** Dataset excerpts follows **

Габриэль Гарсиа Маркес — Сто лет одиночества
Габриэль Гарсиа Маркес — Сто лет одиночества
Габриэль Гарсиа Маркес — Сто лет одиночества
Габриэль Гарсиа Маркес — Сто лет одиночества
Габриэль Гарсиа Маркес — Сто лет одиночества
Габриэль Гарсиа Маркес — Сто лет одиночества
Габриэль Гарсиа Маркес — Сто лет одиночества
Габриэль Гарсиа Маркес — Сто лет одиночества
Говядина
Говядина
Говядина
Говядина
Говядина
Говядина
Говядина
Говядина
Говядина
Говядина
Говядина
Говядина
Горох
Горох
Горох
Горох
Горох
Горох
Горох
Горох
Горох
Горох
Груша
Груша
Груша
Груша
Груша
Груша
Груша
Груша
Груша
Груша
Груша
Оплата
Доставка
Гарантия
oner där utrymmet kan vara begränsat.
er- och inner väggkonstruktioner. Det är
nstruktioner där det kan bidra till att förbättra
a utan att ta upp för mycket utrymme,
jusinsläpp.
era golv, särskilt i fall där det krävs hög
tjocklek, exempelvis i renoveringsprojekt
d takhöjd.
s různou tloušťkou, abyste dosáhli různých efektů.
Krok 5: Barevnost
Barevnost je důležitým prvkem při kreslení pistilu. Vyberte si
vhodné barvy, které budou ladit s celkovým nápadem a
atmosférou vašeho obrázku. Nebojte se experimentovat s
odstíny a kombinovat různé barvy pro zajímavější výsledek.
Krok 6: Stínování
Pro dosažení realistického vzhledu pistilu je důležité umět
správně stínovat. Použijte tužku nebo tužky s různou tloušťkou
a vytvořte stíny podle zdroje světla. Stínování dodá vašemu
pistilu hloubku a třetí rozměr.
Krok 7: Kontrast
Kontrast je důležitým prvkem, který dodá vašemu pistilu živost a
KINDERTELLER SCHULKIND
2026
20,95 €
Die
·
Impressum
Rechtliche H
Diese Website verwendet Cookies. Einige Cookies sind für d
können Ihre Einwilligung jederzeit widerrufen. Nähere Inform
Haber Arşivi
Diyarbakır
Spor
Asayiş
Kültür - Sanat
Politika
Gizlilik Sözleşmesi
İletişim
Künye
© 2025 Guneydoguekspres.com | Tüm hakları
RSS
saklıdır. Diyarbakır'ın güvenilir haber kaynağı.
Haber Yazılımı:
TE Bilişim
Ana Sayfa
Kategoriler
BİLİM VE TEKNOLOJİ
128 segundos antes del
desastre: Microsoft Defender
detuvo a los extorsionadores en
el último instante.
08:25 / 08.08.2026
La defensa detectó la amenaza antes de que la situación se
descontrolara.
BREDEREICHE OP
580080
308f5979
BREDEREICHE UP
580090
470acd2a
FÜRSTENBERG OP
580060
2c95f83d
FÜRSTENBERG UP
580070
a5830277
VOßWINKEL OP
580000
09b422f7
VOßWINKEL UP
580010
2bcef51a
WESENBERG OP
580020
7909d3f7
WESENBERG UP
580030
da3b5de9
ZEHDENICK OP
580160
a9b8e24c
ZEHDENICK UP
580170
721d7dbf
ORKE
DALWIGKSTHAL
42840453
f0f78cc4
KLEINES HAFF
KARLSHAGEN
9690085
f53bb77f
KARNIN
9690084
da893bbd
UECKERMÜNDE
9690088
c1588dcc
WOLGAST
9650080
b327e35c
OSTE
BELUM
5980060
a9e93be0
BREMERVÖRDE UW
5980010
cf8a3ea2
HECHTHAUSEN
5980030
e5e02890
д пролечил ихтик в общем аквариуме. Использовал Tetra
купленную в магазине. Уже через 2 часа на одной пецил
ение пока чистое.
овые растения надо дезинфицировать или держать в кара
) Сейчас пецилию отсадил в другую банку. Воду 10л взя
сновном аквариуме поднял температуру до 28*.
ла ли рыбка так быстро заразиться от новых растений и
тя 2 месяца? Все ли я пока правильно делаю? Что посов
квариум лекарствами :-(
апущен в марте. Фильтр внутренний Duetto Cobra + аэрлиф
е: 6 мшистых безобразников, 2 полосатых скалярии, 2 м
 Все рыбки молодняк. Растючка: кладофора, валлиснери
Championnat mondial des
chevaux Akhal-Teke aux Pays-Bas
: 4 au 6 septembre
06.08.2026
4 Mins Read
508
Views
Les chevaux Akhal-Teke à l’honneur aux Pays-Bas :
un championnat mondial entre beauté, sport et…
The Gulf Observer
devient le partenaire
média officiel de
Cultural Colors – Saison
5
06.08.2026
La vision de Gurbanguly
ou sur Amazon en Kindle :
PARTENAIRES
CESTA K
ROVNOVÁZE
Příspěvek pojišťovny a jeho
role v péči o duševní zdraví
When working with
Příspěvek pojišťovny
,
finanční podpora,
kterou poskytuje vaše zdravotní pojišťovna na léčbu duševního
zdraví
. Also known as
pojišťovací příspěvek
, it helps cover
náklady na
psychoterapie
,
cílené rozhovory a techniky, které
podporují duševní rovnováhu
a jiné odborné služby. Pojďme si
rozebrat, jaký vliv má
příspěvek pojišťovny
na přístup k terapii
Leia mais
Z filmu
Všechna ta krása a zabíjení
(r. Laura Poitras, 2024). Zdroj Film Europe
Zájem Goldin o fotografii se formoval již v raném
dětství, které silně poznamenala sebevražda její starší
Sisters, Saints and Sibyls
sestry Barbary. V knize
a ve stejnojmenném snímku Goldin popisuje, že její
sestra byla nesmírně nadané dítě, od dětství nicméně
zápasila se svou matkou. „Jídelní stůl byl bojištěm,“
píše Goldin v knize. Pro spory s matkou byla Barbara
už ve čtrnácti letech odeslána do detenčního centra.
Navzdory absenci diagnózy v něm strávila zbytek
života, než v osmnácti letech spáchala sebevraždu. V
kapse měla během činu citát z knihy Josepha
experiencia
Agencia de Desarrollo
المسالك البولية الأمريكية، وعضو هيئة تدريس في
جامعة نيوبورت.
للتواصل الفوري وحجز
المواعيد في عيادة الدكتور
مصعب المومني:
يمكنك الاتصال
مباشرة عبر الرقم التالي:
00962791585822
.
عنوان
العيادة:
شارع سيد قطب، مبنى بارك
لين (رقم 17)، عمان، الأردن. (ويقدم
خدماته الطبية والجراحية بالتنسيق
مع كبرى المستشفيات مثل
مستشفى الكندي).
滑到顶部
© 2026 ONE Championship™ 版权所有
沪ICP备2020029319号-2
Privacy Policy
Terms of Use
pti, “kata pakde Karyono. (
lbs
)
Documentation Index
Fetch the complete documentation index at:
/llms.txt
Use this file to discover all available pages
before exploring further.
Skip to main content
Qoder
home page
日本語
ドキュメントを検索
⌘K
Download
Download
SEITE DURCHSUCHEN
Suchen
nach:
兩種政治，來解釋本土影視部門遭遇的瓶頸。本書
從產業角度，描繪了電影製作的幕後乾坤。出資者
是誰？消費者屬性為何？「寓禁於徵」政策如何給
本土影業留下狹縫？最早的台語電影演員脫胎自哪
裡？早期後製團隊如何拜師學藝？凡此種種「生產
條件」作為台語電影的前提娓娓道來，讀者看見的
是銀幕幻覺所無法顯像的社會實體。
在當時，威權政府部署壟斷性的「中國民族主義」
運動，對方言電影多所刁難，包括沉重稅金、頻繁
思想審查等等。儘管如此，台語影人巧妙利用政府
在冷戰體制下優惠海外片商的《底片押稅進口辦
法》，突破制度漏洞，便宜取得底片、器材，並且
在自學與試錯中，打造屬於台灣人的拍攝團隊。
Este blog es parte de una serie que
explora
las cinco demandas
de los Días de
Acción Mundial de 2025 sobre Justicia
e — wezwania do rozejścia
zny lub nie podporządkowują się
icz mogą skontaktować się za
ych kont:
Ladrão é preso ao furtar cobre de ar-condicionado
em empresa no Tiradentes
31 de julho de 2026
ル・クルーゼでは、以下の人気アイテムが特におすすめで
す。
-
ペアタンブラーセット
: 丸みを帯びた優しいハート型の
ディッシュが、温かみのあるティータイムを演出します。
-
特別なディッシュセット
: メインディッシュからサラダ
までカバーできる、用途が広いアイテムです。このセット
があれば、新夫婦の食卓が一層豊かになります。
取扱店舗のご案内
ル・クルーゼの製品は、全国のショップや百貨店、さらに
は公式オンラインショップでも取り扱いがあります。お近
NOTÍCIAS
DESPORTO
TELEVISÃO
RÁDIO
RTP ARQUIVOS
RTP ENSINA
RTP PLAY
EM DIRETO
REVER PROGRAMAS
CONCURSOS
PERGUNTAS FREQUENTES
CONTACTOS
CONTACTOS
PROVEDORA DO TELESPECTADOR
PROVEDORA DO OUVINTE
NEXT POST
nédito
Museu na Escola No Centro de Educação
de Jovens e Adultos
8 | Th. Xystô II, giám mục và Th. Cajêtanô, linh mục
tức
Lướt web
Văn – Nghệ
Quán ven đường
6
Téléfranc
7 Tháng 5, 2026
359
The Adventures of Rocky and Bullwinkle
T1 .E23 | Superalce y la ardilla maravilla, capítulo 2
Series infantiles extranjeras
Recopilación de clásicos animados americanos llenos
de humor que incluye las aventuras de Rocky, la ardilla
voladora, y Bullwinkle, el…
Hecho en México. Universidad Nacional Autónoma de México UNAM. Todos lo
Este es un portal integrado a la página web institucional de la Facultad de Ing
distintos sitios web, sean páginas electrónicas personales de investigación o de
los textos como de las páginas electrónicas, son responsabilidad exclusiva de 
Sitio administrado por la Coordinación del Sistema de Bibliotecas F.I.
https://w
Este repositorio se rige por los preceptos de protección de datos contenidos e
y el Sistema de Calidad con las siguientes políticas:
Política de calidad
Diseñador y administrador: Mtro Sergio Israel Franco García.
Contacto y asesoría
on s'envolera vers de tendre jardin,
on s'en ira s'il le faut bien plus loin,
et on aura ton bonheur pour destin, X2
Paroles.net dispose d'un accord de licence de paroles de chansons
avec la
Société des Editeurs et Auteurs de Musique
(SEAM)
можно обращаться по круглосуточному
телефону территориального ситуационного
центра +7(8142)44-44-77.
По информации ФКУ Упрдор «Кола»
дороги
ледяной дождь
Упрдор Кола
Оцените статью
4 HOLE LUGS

** End of Dataset excerpts **

Try it: Copy out, unchanged, the stretch from the start of the records through the line containing "Diese Website verwendet".

Response to this exercise:
Габриэль Гарсиа Маркес — Сто лет одиночества
Габриэль Гарсиа Маркес — Сто лет одиночества
Габриэль Гарсиа Маркес — Сто лет одиночества
Габриэль Гарсиа Маркес — Сто лет одиночества
Габриэль Гарсиа Маркес — Сто лет одиночества
Габриэль Гарсиа Маркес — Сто лет одиночества
Габриэль Гарсиа Маркес — Сто лет одиночества
Габриэль Гарсиа Маркес — Сто лет одиночества
Говядина
Говядина
Говядина
Говядина
Говядина
Говядина
Говядина
Говядина
Говядина
Говядина
Говядина
Говядина
Горох
Горох
Горох
Горох
Горох
Горох
Горох
Горох
Горох
Горох
Груша
Груша
Груша
Груша
Груша
Груша
Груша
Груша
Груша
Груша
Груша
Оплата
Доставка
Гарантия
oner där utrymmet kan vara begränsat.
er- och inner väggkonstruktioner. Det är
nstruktioner där det kan bidra till att förbättra
a utan att ta upp för mycket utrymme,
jusinsläpp.
era golv, särskilt i fall där det krävs hög
tjocklek, exempelvis i renoveringsprojekt
d takhöjd.
s různou tloušťkou, abyste dosáhli různých efektů.
Krok 5: Barevnost
Barevnost je důležitým prvkem při kreslení pistilu. Vyberte si
vhodné barvy, které budou ladit s celkovým nápadem a
atmosférou vašeho obrázku. Nebojte se experimentovat s
odstíny a kombinovat různé barvy pro zajímavější výsledek.
Krok 6: Stínování
Pro dosažení realistického vzhledu pistilu je důležité umět
správně stínovat. Použijte tužku nebo tužky s různou tloušťkou
a vytvořte stíny podle zdroje světla. Stínování dodá vašemu
pistilu hloubku a třetí rozměr.
Krok 7: Kontrast
Kontrast je důležitým prvkem, který dodá vašemu pistilu živost a
KINDERTELLER SCHULKIND
2026
20,95 €
Die
·
Impressum
Rechtliche H
Diese Website verwendet Cookies. Einige Cookies sind für d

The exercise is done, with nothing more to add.